CHRISTY BAILEY
PRAISE FOR HEADSTRONG
Christy Bailey’s ferociously funny, luminously lucid Headstrong slaps shame in the face. From the end of her marriage (back before divorce was cool) to the loss of her hair from alopecia areata, and from North Carolina to Honduras, Bailey confronts the social expectations that bind women and, with candid humor and insight, unwraps them to reveal the unvarnished beauty of being truly seen and loved.
—AMY MONTICELLO, author of How to Euthanize a Horse
Headstrong is a tapestry of serious beauty: in the face of major life losses, including the loss of all her hair due to alopecia, Christy weaves rich childhood memories, smart cultural commentary, and a striking resiliency that grows from her vulnerability and the self-exposing progression of her disease. Her book is a testament to the force that Christy was to all who knew her, and a lasting legacy of her unique suffering and the hopeful courage it imparted to her life.
—MEGAN NIX, author of Remedies for Sorrow
This is a memoir for the soul—one woman’s journey to find her true self inside her mirror. Battling self-doubt, a bad marriage, cultural expectations, and a body rejecting hair growth, Christy Bailey travels from North Carolina to Central America to Colorado in search of purpose and belonging, only to discover that her destination resides within. Headstrong redefines notions of femininity, strength, and liberation by showing us what it really means to be bald and beautiful. Christy’s voice resonates with sass, grit, wisdom, and light. It will sing for decades to come.

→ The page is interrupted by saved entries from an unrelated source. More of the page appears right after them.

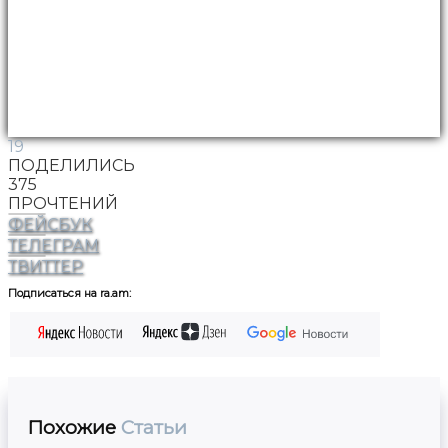
19
ПОДЕЛИЛИСЬ
375
ПРОЧТЕНИЙ
ФЕЙСБУК
ТЕЛЕГРАМ
ТВИТТЕР
Подписаться на ra.am:
Похожие
Статьи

—HARRISON CANDELARIA FLETCHER, author of Finding Querencia: Essays from In Between
About the author
CHRISTY BAILEY devoted her career to crafting meaningful, memorable narratives as a magazine editor, marketer, PR professional, blogger, and creative nonfiction writer. With an MFA in creative writing from Vermont College of Fine Arts, an MBA in marketing, and a BA in journalism, she mastered storytelling from just about any angle.
She was active in Lighthouse Writers Workshop in Denver, taught creative writing at University of Denver and Regis University and to students who were unhoused or living with chronic illness, and was a writer-in-residence at Children’s Hospital Colorado. A fearless traveler, she served in the Peace Corps in Honduras and traveled to nineteen countries. She had alopeica and was hairless for twenty years.